» TEXTE À LIRE
▼▼▼
L’écrivaine israélienne Zeruya Shalev se confie sur la guerre contre le Hamas
C'est "comme si on recevait des images d'Auschwitz, de l'Holocauste". Et c'est "si proche et c'est maintenant", décrit l'auteure
La célèbre écrivaine israélienne Zeruya Shalev se dit « paralysée » dans son travail littéraire depuis l’attaque du Hamas, mais affirme essayer « très fort » de trouver de l’espoir dans « l’esprit d’entraide de la société israélienne ».
« Je ne peux pas continuer mon livre en cours comme si rien ne s’était passé », explique dans un entretien à l’AFP l’autrice de 64 ans, parmi les plus traduites à l’étranger dans son pays. « Alors j’utilise mes mots pour écrire sur les victimes » dans les journaux.
L’offensive du 7 octobre a fait environ 1 140 morts côté israélien selon un décompte de l’AFP à partir des derniers chiffres officiels israéliens. Quelques 250 personnes avaient été prises en otage et 136 sont toujours retenues à Gaza -pas tous en vie. Ce chiffre comprend les corps des soldats tombés au combat, Oron Shaul et Hadar Goldin depuis 2014, ainsi que deux civils israéliens, Avera Mengistu et Hisham al-Sayed, qui seraient tous deux vivants après être entrés dans la bande de Gaza de leur propre gré en 2014 et 2015 respectivement.
En représailles, Israël, qui a promis de détruire le mouvement terroriste islamiste palestinien, bombarde la bande de Gaza.
▲▲▲
» CONSIGNE
Quel âge a Zeruya Shalev selon l'article ci-dessus ?

[Enregistrements d'une collection]
▼▼▼
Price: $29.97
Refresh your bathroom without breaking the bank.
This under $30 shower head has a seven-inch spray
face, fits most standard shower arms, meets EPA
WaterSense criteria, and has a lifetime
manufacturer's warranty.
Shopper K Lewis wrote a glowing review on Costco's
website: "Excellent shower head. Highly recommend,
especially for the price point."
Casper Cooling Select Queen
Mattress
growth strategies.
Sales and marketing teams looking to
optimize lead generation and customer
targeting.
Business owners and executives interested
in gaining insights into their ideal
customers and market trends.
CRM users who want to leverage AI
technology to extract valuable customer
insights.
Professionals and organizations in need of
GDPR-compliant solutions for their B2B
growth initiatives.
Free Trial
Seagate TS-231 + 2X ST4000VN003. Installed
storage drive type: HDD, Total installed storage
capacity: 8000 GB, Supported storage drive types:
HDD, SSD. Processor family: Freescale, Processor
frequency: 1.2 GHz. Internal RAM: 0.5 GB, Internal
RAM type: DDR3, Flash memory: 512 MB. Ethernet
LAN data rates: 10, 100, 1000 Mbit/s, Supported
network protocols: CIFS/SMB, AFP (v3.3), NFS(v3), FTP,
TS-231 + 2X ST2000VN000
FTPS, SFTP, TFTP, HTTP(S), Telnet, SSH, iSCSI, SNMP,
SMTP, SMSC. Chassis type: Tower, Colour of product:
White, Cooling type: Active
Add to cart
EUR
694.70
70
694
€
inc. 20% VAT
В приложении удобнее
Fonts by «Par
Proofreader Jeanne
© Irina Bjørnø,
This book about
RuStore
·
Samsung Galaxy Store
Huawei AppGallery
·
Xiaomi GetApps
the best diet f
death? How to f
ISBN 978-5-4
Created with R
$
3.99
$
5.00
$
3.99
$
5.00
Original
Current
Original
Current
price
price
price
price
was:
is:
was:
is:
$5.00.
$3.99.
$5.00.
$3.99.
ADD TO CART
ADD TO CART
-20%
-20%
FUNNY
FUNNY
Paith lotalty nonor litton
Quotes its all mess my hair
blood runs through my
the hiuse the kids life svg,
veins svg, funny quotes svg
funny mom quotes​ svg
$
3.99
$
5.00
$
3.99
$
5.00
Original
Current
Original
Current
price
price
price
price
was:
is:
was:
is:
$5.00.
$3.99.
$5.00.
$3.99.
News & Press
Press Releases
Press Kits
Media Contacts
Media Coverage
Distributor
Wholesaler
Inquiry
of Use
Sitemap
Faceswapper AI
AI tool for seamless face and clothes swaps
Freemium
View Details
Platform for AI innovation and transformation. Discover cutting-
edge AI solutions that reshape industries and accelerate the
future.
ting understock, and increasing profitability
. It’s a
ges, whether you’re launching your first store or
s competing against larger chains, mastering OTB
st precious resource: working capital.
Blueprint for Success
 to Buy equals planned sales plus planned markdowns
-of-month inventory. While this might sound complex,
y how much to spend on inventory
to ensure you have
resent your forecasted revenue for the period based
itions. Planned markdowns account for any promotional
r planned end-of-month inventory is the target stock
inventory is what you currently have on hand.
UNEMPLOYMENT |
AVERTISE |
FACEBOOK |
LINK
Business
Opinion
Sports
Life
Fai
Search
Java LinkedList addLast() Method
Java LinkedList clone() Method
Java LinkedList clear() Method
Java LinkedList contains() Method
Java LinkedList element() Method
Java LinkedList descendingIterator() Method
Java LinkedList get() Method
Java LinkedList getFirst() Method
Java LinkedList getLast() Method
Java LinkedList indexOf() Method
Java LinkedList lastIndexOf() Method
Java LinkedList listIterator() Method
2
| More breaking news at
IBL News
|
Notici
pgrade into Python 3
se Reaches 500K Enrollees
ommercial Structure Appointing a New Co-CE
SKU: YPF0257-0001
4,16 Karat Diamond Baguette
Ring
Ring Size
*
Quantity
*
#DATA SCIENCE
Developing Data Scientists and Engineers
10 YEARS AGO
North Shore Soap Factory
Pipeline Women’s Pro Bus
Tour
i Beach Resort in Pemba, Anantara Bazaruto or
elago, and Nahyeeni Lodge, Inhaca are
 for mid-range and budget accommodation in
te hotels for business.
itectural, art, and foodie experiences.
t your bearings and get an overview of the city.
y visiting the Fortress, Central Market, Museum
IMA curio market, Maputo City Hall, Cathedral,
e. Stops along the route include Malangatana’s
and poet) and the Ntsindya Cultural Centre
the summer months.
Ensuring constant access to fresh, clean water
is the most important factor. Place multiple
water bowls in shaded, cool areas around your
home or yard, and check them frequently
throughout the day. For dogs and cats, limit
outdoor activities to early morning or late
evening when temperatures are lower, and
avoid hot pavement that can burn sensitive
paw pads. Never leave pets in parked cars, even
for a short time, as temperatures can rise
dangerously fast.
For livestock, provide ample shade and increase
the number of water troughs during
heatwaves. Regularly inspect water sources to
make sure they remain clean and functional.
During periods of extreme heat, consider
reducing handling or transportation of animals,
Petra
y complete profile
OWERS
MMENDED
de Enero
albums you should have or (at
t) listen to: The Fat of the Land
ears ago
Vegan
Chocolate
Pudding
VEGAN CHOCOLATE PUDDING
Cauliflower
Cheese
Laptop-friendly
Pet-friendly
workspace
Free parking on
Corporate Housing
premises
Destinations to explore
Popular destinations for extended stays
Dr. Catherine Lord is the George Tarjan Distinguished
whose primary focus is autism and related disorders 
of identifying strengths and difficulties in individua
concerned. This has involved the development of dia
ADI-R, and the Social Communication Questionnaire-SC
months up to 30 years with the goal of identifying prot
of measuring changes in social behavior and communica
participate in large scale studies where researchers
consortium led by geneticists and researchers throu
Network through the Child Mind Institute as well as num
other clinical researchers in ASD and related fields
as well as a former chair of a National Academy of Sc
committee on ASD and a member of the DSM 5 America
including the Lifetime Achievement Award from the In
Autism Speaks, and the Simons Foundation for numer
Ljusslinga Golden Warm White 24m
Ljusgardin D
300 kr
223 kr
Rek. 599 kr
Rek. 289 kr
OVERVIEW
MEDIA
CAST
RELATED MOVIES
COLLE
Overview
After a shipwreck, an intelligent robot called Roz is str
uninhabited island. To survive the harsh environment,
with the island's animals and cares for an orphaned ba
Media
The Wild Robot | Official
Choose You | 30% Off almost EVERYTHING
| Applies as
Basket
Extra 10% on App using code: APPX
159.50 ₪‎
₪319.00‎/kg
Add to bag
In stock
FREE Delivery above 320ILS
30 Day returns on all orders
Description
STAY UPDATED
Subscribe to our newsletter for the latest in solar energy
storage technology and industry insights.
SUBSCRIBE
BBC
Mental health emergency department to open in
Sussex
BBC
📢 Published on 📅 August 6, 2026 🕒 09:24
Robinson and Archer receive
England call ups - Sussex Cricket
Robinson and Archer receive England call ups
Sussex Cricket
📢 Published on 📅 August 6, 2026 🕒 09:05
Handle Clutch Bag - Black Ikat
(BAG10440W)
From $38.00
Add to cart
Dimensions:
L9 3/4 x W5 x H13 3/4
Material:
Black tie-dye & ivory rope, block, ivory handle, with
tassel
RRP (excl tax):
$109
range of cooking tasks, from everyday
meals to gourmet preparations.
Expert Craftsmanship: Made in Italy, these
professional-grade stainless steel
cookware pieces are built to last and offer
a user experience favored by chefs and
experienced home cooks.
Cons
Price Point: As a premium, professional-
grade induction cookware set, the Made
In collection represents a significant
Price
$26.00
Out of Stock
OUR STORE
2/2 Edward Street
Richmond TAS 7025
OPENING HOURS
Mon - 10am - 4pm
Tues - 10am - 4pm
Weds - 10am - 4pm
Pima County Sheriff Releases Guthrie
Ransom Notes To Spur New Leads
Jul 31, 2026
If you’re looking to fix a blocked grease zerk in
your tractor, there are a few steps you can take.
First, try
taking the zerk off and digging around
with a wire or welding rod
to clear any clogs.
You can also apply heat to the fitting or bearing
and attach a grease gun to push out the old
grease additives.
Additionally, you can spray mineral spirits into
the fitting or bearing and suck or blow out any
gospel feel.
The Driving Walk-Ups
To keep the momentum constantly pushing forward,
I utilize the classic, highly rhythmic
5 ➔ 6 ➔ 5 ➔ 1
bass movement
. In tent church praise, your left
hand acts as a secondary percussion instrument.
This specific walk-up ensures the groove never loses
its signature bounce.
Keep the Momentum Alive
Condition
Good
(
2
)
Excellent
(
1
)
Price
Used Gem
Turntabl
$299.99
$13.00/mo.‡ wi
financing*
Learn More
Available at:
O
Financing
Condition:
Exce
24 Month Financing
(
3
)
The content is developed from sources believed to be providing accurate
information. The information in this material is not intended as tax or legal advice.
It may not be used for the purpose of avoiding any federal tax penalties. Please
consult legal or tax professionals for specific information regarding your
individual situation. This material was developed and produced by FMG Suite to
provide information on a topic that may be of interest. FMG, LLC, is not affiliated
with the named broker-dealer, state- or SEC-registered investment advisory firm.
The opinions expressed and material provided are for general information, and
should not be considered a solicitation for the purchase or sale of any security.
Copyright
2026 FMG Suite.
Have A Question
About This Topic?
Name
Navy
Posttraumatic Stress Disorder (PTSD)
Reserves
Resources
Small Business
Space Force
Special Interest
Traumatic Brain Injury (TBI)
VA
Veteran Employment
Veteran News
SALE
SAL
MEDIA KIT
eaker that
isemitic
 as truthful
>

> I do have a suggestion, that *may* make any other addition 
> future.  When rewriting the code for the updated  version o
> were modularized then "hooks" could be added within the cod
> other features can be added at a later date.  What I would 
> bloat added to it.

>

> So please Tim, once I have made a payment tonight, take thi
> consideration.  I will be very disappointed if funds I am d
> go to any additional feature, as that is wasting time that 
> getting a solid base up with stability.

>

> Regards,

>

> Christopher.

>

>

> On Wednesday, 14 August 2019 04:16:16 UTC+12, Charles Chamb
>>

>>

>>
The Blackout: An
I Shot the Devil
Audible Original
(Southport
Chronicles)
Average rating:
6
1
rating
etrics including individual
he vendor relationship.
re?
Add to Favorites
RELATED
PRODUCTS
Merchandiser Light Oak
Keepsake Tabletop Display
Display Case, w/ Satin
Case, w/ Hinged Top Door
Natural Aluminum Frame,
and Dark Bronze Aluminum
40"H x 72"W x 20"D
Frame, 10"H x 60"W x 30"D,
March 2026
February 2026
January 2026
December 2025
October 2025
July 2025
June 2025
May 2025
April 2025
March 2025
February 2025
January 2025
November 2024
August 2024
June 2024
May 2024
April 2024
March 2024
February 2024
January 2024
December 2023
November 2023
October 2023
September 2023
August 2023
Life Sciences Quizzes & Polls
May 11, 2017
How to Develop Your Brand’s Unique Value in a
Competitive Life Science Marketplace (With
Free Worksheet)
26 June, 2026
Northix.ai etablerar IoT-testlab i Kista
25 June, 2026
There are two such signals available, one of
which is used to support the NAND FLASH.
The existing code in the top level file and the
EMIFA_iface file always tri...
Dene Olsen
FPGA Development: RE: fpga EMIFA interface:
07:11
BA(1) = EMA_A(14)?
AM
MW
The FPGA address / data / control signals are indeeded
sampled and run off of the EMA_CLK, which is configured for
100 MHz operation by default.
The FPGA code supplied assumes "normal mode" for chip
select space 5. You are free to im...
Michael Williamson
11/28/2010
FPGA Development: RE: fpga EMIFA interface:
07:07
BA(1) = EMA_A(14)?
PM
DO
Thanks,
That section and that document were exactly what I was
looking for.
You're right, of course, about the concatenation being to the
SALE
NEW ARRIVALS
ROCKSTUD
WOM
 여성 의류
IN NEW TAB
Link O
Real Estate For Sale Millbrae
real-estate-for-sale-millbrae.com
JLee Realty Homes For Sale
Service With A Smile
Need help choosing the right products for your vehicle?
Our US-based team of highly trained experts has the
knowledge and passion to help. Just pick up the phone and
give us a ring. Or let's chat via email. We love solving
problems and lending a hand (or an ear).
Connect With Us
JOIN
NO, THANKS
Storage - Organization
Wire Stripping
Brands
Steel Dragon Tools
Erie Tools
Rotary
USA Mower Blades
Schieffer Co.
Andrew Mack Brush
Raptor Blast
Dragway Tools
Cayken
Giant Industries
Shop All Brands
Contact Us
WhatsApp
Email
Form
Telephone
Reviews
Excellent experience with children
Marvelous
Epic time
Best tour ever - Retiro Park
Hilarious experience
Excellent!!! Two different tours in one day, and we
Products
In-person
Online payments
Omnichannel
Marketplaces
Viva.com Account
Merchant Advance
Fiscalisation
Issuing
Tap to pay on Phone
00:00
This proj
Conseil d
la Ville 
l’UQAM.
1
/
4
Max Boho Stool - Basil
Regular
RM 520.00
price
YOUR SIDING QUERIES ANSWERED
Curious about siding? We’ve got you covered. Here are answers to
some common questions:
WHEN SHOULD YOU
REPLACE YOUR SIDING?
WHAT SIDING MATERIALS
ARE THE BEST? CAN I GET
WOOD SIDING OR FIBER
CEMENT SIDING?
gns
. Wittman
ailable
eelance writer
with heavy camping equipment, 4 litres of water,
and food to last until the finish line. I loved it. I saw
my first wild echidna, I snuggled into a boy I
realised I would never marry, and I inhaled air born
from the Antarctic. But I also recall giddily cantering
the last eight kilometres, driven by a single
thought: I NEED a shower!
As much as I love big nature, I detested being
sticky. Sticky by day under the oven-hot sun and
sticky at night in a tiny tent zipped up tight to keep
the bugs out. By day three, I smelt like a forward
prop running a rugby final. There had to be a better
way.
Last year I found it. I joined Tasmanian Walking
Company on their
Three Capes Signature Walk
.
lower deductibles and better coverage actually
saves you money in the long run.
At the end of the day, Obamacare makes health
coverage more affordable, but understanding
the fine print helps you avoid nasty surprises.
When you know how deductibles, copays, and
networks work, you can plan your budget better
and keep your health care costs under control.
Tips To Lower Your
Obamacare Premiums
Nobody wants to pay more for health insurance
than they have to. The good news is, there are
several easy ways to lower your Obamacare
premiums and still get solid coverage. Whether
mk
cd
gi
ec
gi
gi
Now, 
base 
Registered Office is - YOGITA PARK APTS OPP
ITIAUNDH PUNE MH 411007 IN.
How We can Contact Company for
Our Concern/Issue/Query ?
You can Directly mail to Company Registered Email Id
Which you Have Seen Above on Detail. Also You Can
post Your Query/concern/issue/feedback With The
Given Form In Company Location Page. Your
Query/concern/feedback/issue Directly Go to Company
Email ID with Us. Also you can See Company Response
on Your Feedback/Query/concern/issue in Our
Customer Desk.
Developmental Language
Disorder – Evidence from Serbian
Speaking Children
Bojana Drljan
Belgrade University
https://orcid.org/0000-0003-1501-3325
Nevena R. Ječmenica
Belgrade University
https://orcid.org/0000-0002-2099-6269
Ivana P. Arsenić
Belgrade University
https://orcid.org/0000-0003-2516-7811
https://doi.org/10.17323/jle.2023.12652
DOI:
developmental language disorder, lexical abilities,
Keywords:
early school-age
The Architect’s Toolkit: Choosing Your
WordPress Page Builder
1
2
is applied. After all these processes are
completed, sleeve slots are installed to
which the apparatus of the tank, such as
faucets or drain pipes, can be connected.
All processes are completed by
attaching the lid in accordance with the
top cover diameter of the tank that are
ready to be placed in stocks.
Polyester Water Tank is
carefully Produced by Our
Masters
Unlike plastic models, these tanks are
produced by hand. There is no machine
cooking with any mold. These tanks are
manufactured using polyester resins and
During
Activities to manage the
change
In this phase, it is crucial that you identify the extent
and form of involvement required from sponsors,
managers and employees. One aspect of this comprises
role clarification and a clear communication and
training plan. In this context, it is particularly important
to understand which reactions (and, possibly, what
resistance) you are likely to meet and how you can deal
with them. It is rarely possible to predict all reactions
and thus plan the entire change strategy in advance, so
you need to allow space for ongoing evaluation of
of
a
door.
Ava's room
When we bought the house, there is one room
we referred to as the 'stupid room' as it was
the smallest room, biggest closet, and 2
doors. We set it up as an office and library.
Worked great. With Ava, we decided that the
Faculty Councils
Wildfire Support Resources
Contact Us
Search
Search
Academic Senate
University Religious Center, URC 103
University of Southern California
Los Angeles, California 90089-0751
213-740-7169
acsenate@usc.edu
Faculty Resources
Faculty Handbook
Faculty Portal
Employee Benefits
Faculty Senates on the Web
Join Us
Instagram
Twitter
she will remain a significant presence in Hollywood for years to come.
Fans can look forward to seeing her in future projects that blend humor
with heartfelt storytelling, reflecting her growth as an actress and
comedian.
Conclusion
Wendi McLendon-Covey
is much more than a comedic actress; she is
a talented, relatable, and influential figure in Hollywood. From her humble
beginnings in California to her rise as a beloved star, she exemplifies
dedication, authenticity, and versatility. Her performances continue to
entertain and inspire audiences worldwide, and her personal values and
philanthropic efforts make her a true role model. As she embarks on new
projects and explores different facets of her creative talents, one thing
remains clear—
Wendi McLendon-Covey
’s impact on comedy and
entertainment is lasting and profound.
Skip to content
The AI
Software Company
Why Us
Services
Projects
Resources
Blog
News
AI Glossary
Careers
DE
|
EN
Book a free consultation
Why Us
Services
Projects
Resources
▲▲▲
» RÉPONSE ATTENDUE
64 ans.